** DATA FOR PROCESSING follows **
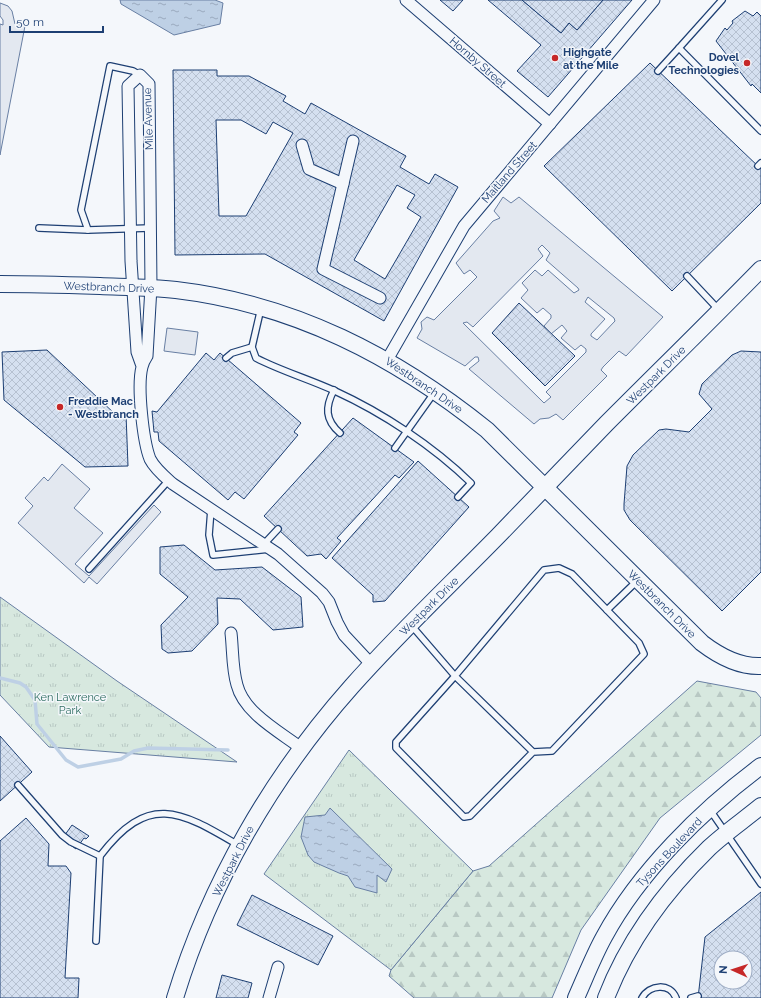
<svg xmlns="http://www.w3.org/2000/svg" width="761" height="998" viewBox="0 0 761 998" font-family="Raleway,sans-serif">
	<defs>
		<pattern id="forest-firs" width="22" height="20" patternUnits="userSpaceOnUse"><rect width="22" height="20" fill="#d7e8df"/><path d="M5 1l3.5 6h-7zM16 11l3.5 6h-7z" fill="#b8c8c3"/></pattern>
		<pattern id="park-tufts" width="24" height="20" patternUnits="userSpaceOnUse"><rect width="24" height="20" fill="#d7e8df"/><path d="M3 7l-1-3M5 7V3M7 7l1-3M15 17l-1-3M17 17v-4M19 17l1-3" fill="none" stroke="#b8c8c3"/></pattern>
		<pattern id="water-ripples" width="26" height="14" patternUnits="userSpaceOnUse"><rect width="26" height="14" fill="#bed0e5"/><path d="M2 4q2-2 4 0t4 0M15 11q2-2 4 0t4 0" fill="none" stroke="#9aaabe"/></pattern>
		<pattern id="building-cross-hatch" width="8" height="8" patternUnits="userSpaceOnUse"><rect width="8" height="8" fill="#d5e0f0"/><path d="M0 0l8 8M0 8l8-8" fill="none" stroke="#b6c1d1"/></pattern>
	</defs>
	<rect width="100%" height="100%" fill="#f4f7fb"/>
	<path fill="url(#forest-firs)" stroke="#687fa3" d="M 697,681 L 756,692 L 761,698 L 761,735 L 660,818 L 581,930 L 552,998 L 414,998 L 389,976 L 391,970 L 473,871 L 489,866 Z"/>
	<g fill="url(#park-tufts)" stroke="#687fa3">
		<path d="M 0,597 L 117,681 L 237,762 L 49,747 L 0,695 Z"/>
		<path d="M 349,750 L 473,871 L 391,970 L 264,874 Z"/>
	</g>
	<g fill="#e3e8f0" stroke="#687fa3" fill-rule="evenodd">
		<path d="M 0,3 L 8,6 L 12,11 L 15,24 L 25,26 L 0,155 L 0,24 L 3,25 L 3,20 L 0,16 Z"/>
		<path d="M 503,197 L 511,203 L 519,197 L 663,317 L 626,356 L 619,351 L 603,367 L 601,370 L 607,376 L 563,420 L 556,414 L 549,418 L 540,419 L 534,424 L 469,369 L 479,361 L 478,357 L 475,357 L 465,366 L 417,338 L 422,329 L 421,322 L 427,317 L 434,320 L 477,277 L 470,270 L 464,274 L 456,263 L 493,221 L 500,218 L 494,211 ZM 542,245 L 550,253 L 546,260 L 578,288 L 579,290 L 574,293 L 548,270 L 542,276 L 535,270 L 522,283 L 528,290 L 521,298 L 537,313 L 543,308 L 551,315 L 551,318 L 544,326 L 551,334 L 562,325 L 567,331 L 561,338 L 575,350 L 581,345 L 586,349 L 586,352 L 546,392 L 551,397 L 544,403 L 463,323 L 467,322 L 473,327 L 543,256 L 538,249 ZM 588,297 L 614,318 L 615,321 L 597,340 L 591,336 L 591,334 L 605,319 L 585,302 Z"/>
		<path d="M 167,328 L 198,332 L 195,355 L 164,351 Z"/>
		<path d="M 62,464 L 90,489 L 74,508 L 103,533 L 75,564 L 89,576 L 154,505 L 161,512 L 97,584 L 89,577 L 84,583 L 18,523 L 33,506 L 25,498 L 44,477 L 48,481 Z"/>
	</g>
	<g fill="url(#water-ripples)" stroke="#687fa3">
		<path d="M 120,0 L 215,0 L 223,3 L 220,24 L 174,35 L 121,4 Z"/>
		<path d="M 330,808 L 392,869 L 386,882 L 377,875 L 377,893 L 355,887 L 348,876 L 339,873 L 314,862 L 308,855 L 301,837 L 305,817 L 325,815 Z"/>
	</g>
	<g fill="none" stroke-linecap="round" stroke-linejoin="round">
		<path stroke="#bed0e5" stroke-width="3.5" d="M 0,678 L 20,683 L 26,687 L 35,700 L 37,724 L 66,760 L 78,767 L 121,759 L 134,751 L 148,748 L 228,750"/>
	</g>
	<g fill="url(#building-cross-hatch)" stroke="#1d3f73" fill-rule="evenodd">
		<path d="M 440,0 L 463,0 L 453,11 Z"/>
		<path d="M 488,0 L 522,0 L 561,33 L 569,23 L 577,30 L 603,0 L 632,0 L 548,97 L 517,71 L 541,45 Z"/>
		<path d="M 522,0 L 603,0 L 577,30 L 569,23 L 561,33 Z"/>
		<path d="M 745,11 L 753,16 L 757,12 L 761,16 L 761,93 L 752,84 L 751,86 L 716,41 L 725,28 L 727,30 L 733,23 L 732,21 Z"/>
		<path d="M 650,63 L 761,169 L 761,203 L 672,291 L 544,166 Z"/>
		<path d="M 173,70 L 217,70 L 217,76 L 249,76 L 286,96 L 283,101 L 305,114 L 311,103 L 406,156 L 400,167 L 429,184 L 435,174 L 458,187 L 384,321 L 265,254 L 175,255 ZM 216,120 L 241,120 L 266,134 L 273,122 L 293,133 L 246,216 L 219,216 ZM 397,185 L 415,195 L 407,208 L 421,217 L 385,279 L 354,260 Z"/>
		<path d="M 519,303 L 575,356 L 545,386 L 492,333 Z"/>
		<path d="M 47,350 L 116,415 L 126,414 L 128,466 L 85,467 L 4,400 L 2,352 Z"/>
		<path d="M 741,351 L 761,352 L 761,572 L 722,611 L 630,520 L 624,510 L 624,504 L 627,466 L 633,455 L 659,430 L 666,429 L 689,432 L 712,409 L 699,394 L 702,384 L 732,355 Z"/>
		<path d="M 206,353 L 214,360 L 220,353 L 301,423 L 294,432 L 298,435 L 244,499 L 235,492 L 228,500 L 159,441 L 158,432 L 154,432 L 152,411 L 157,412 Z"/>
		<path d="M 353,418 L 414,462 L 399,478 L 395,475 L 337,538 L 341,541 L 326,559 L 321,554 L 307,556 L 264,516 Z"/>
		<path d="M 418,461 L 469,507 L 385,601 L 373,602 L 373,595 L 332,558 Z"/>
		<path d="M 184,545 L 215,570 L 262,567 L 301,597 L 303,627 L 273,630 L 240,599 L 217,598 L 218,624 L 192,651 L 168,653 L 162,649 L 161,625 L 188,597 L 160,574 L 160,547 Z"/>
		<path d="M 0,736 L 32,772 L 0,801 Z"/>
		<path d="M 26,818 L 49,844 L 48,866 L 66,866 L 71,873 L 65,978 L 79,978 L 78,998 L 0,998 L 0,841 Z"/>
		<path d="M 72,825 L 89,836 L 86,839 L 84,838 L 76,849 L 62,839 Z"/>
		<path d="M 761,892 L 761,998 L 698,998 L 705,937 ZM 721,958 L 745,958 L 745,982 L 721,982 Z"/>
		<path d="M 252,895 L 333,936 L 318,965 L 237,925 Z"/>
		<path d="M 222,975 L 252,983 L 248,998 L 216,998 Z"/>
	</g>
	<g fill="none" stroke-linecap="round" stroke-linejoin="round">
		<defs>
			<g id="lane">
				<path d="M 722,0 L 679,48 L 761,131"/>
				<path d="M 658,71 L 679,48"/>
				<path d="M 758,166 L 761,163"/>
				<path d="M 39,228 L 88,230 L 150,228"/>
				<path d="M 88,230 L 81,210 L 110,66 L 133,71 L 140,75"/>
				<path d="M 687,276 L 718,309"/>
				<path d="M 252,347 L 261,308"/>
				<path d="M 226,358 L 232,353 L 252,347 L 256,358 C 281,371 309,379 335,391 C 383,413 433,446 471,483 L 458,497"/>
				<path d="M 334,390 C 325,407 325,420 340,433"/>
				<path d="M 395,448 L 434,393"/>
				<path d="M 211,509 L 209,535 L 213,555 L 270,549"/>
				<path d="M 264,544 L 278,529"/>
				<path d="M 89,569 L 169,480"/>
				<path d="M 607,610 L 637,581"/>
				<path d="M 411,625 L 455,676 L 533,752 L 552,751 L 644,654 L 639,643 L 572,574 L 559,568 L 544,570 L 455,676 L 396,742 L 396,748 L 464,817 L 470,816 L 533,752"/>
				<path d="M 18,785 L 62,835 L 71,842 L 100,856 C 148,793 179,810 238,845"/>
				<path d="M 710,810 L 761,884"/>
				<path d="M 96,941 L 100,856"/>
				<path d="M 642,998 C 649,985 670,982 676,998"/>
				<path d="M 691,998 L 698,996"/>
			</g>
			<g id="street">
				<path d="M 406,0 L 550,124"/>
				<path d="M 353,141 L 323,269 L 380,298"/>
				<path d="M 302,145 L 309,169 L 343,184"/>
				<path d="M 387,360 L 464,226 L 654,0"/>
				<path d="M 142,366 L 137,352 L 131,261 L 128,86 L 140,75 L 149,84 L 151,287 L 147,356 C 145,359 143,363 142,367 C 137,386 143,441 150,459 C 155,469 165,477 173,484 L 278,554 L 322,593 L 329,602 L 337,622 L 344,635 L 371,664"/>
				<path d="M 231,633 C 233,650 232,668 237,685 C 244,713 280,732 301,748"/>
				<path d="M 269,998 L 278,967"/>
			</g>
			<g id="secondary">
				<path d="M 0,284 C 33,284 67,285 100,286 C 125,287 150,287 176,290 C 294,304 395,356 487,430 L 702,643 C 719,656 739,667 761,666"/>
				<path d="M 175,998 C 210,883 272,776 352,686 C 398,634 449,586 498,536 C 534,499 570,461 606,424 C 658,372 710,321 761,269"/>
				<path d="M 576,998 C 585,978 593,957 604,937 C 639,872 702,810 761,766"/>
				<path d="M 606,998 C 628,941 665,891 709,848 C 725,833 744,820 761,806"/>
			</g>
		</defs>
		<use href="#lane" stroke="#1d3f73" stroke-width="8"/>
		<use href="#street" stroke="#1d3f73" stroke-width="13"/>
		<use href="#secondary" stroke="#1d3f73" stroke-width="18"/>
		<use href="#lane" stroke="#f4f7fb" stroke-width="5.5"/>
		<use href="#street" stroke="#f4f7fb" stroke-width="11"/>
		<use href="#secondary" stroke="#f4f7fb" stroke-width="16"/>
	</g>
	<g fill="#c62828" stroke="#f4f7fb" stroke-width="1.5">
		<circle cx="555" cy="58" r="4"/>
		<circle cx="747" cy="63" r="4"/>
		<circle cx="60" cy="407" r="4"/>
	</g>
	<g text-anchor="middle" stroke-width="3" stroke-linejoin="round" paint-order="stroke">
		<g font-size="11" font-weight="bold" fill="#1d3f73" stroke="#f4f7fb" text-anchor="start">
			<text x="563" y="56">Highgate<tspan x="563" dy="13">at the Mile</tspan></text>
			<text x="739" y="61" text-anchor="end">Dovel<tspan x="739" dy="13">Technologies</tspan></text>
			<text x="68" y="405">Freddie Mac<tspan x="68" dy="13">- Westbranch</tspan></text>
		</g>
		<g font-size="11" fill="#1d3f73" stroke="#f4f7fb">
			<text transform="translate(478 62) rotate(41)" y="4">Hornby Street</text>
			<text transform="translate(148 119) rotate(-92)" y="4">Mile Avenue</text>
			<text transform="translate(509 172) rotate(-49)" y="4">Maitland Street</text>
			<text transform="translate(109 287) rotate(2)" y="4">Westbranch Drive</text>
			<text transform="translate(656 375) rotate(-45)" y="4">Westpark Drive</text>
			<text transform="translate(424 385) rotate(34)" y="4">Westbranch Drive</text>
			<text transform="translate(662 604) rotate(45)" y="4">Westbranch Drive</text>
			<text transform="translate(429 606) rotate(-45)" y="4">Westpark Drive</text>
			<text transform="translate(669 852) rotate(-47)" y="4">Tysons Boulevard</text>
			<text transform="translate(233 861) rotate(-63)" y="4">Westpark Drive</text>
		</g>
		<g font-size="11" fill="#2c6c60" stroke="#f4f7fb">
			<text x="70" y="701">Ken Lawrence<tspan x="70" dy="13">Park</tspan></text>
		</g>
	</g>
	<g transform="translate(733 970) rotate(273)"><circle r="19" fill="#f4f7fb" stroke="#9eadc5"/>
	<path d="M0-3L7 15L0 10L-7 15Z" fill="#c62828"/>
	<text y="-6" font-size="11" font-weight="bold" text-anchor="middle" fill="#1d3f73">N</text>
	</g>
	<path d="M10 26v6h93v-6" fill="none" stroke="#1d3f73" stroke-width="2"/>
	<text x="16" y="26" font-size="12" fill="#1d3f73" stroke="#f4f7fb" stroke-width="3" paint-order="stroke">50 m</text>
</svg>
** End of DATA FOR PROCESSING **
▶ **WORK INSTRUCTION**: The answer must be a single number: the count of lines above that contain "weight".

▶ **RESPONSE AREA**: 2